DIRECTIONS FOR THIS TASK >>
Using the entries below, give the count of lines that hold "commentaire". Say nothing besides the number.
[DATA — start]
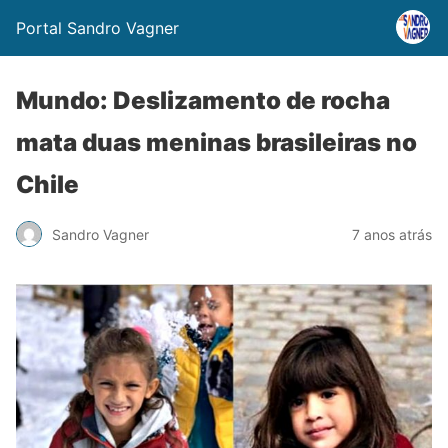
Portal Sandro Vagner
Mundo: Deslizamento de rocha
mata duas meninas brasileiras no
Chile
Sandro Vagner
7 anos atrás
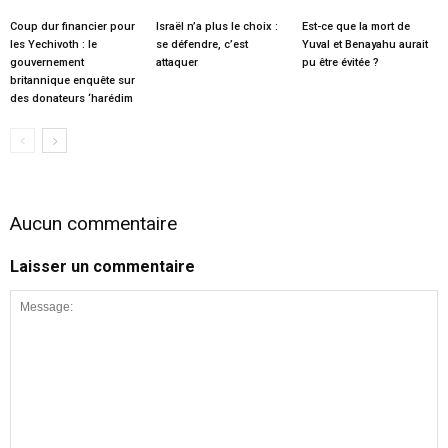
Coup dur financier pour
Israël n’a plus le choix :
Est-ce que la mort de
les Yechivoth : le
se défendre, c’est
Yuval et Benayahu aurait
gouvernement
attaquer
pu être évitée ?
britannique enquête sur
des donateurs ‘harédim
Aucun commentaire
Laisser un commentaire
[DATA — finish]
TASK RESULT >>
2